══ Dataset
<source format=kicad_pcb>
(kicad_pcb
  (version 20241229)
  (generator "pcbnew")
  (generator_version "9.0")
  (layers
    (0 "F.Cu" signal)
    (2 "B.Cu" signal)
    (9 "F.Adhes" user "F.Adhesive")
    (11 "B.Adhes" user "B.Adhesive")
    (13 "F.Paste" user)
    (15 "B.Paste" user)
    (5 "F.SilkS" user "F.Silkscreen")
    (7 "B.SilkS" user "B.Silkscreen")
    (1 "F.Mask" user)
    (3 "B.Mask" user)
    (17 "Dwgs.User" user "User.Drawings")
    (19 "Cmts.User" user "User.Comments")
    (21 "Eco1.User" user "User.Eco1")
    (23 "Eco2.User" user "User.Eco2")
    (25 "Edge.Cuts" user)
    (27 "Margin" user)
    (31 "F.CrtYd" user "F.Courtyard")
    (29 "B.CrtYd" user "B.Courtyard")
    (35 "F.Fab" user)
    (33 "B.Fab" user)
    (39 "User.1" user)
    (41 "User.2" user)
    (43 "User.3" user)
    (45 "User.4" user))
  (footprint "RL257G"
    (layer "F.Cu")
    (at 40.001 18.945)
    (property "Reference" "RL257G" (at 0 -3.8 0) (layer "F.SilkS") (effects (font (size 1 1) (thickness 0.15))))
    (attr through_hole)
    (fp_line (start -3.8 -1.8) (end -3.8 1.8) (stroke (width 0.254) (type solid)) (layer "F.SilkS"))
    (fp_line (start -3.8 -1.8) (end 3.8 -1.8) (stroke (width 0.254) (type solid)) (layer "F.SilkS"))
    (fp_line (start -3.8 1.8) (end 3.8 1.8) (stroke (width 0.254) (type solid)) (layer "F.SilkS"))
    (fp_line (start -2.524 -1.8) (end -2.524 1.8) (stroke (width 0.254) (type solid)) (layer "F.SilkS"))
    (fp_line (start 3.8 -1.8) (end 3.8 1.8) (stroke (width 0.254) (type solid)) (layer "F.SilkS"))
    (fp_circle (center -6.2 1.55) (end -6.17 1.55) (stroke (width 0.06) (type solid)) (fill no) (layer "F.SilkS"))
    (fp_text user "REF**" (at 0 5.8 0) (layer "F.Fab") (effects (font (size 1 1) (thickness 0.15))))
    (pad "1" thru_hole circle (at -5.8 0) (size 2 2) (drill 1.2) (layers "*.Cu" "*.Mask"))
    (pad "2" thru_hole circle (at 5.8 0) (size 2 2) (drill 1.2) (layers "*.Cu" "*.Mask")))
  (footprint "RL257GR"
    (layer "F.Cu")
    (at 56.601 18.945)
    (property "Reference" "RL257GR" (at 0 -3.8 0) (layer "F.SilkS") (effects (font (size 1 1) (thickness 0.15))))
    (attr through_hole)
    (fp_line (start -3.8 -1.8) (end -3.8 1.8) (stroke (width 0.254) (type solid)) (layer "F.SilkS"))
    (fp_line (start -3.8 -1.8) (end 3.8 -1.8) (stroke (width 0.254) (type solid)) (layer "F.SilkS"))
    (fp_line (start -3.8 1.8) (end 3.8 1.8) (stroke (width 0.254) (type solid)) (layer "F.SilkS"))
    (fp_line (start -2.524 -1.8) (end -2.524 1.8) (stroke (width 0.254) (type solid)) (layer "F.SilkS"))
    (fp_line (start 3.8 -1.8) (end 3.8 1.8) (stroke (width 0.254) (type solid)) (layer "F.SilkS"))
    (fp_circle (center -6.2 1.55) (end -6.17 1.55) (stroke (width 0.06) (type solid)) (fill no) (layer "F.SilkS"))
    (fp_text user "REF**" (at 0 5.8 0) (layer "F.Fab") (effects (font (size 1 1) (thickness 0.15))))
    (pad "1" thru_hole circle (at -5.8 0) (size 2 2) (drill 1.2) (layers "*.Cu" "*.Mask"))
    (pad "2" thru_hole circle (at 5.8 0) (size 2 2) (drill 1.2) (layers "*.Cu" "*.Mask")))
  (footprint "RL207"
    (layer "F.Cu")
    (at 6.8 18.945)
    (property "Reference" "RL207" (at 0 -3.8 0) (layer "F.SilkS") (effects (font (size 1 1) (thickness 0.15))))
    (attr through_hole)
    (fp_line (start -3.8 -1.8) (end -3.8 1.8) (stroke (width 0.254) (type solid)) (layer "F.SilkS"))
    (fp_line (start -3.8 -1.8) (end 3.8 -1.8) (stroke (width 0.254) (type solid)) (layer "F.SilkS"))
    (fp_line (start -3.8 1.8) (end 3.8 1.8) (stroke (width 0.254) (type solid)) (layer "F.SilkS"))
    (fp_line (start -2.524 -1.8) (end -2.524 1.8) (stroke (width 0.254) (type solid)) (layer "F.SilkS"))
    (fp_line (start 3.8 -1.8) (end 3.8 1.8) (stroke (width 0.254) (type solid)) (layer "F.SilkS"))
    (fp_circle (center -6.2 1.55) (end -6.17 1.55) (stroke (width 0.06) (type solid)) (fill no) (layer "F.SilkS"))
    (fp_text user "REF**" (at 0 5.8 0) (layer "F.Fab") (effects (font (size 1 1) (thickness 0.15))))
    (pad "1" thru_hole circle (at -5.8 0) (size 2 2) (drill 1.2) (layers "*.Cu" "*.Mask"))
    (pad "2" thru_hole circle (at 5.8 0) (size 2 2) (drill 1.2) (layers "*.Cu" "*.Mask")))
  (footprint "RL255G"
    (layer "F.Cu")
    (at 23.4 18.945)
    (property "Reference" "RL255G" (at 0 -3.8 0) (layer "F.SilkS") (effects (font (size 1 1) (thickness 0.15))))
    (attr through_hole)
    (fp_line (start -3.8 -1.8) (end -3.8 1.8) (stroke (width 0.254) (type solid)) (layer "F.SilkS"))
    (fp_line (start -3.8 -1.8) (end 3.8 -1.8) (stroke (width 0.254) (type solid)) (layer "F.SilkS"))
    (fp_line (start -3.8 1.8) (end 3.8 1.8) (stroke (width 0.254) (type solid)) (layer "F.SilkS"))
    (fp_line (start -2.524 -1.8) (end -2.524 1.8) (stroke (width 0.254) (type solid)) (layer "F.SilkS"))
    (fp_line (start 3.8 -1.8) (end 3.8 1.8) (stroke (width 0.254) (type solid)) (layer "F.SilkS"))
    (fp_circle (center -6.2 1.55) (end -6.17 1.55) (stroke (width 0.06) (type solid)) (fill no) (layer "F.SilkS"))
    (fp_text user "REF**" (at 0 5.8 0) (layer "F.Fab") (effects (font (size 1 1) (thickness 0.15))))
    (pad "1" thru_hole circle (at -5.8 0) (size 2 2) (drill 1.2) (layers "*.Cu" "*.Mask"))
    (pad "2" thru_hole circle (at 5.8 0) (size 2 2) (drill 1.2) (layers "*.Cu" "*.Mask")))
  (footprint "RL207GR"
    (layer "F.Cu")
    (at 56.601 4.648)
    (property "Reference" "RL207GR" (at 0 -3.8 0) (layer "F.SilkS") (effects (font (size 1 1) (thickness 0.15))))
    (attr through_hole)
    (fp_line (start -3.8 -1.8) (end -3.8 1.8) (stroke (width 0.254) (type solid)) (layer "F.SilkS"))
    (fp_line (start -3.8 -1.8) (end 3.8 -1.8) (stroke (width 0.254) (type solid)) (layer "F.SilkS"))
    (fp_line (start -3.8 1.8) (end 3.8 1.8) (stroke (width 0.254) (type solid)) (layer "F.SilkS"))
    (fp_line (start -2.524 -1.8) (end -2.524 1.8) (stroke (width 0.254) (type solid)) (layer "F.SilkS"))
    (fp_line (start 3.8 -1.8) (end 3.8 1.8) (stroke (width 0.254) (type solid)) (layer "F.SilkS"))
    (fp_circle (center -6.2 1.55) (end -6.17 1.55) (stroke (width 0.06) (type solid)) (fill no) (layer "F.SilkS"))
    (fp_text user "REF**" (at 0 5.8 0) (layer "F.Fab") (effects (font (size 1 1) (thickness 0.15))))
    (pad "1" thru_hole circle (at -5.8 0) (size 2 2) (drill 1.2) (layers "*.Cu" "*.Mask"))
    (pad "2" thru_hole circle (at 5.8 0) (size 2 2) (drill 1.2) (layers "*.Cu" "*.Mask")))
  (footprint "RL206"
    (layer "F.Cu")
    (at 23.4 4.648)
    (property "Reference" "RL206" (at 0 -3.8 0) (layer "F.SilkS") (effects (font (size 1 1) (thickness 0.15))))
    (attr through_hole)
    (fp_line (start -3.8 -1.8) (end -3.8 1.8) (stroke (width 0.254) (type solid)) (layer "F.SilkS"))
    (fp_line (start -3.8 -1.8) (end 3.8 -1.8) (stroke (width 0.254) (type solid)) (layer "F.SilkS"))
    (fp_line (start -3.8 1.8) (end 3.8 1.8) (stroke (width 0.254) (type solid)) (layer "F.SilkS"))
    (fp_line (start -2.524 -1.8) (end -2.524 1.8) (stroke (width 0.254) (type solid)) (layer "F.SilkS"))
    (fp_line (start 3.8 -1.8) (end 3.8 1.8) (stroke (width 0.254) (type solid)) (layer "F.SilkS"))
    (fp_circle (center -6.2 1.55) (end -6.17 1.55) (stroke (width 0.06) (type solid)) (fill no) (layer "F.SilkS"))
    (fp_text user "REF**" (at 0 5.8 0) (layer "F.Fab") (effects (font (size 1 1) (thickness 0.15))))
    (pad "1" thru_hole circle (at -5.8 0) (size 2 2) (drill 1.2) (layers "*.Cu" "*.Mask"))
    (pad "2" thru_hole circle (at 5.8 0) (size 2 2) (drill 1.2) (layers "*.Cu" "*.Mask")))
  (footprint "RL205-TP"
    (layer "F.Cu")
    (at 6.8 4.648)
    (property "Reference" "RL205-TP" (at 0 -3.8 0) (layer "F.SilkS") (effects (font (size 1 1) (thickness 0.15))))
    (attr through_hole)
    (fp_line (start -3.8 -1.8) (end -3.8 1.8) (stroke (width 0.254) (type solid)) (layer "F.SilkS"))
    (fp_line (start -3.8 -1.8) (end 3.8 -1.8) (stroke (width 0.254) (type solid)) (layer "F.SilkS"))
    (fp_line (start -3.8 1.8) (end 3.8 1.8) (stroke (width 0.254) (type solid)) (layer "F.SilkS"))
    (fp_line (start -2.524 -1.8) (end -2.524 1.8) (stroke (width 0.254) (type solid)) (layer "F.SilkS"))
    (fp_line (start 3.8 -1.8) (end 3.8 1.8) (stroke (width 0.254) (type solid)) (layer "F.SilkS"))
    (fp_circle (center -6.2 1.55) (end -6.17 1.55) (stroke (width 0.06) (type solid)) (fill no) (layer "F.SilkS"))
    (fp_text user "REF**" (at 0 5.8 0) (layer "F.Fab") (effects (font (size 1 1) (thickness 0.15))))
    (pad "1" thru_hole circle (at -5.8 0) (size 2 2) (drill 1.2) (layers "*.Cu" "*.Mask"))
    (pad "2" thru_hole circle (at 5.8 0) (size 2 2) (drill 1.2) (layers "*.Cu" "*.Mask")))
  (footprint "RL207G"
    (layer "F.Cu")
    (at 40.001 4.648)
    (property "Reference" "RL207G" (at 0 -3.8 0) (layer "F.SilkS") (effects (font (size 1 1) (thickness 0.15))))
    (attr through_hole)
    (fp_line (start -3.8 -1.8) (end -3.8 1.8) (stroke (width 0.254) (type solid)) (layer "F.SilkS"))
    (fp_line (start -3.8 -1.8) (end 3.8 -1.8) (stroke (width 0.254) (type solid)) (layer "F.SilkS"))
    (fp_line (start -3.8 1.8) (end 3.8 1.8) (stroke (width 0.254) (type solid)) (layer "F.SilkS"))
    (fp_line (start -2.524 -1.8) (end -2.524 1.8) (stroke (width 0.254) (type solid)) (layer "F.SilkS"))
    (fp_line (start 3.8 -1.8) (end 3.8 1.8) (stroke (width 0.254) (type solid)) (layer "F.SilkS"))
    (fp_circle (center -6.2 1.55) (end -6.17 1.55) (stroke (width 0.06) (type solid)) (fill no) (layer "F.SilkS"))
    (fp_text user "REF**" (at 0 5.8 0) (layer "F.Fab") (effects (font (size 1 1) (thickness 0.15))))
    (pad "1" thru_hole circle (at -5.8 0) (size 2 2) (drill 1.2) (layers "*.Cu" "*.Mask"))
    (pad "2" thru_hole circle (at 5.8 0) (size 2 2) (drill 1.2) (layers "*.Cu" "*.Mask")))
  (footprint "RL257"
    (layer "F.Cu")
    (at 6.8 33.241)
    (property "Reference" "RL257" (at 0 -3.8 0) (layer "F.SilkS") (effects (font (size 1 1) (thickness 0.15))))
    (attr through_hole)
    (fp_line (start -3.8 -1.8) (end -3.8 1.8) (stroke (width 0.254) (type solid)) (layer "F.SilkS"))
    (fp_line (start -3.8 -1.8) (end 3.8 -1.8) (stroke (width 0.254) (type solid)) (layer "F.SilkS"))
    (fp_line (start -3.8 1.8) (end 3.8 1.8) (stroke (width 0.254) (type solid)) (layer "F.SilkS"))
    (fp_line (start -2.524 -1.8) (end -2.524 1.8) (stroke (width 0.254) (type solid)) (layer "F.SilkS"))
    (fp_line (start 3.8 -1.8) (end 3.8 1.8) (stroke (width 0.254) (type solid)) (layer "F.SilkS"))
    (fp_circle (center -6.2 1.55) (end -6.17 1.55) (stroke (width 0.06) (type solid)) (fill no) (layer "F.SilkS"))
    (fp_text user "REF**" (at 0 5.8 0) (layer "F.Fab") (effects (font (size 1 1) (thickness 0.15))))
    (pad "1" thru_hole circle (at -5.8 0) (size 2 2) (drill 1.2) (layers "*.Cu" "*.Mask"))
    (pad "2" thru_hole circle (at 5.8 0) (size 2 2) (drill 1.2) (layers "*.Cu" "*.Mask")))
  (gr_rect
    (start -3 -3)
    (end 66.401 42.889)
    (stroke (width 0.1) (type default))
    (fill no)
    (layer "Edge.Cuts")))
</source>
════
#### What is needed
Every line from the data above that contains "property" must appear in the answer.

#### Solution to the exercise
    (property "Reference" "RL257G" (at 0 -3.8 0) (layer "F.SilkS") (effects (font (size 1 1) (thickness 0.15))))
    (property "Reference" "RL257GR" (at 0 -3.8 0) (layer "F.SilkS") (effects (font (size 1 1) (thickness 0.15))))
    (property "Reference" "RL207" (at 0 -3.8 0) (layer "F.SilkS") (effects (font (size 1 1) (thickness 0.15))))
    (property "Reference" "RL255G" (at 0 -3.8 0) (layer "F.SilkS") (effects (font (size 1 1) (thickness 0.15))))
    (property "Reference" "RL207GR" (at 0 -3.8 0) (layer "F.SilkS") (effects (font (size 1 1) (thickness 0.15))))
    (property "Reference" "RL206" (at 0 -3.8 0) (layer "F.SilkS") (effects (font (size 1 1) (thickness 0.15))))
    (property "Reference" "RL205-TP" (at 0 -3.8 0) (layer "F.SilkS") (effects (font (size 1 1) (thickness 0.15))))
    (property "Reference" "RL207G" (at 0 -3.8 0) (layer "F.SilkS") (effects (font (size 1 1) (thickness 0.15))))
    (property "Reference" "RL257" (at 0 -3.8 0) (layer "F.SilkS") (effects (font (size 1 1) (thickness 0.15))))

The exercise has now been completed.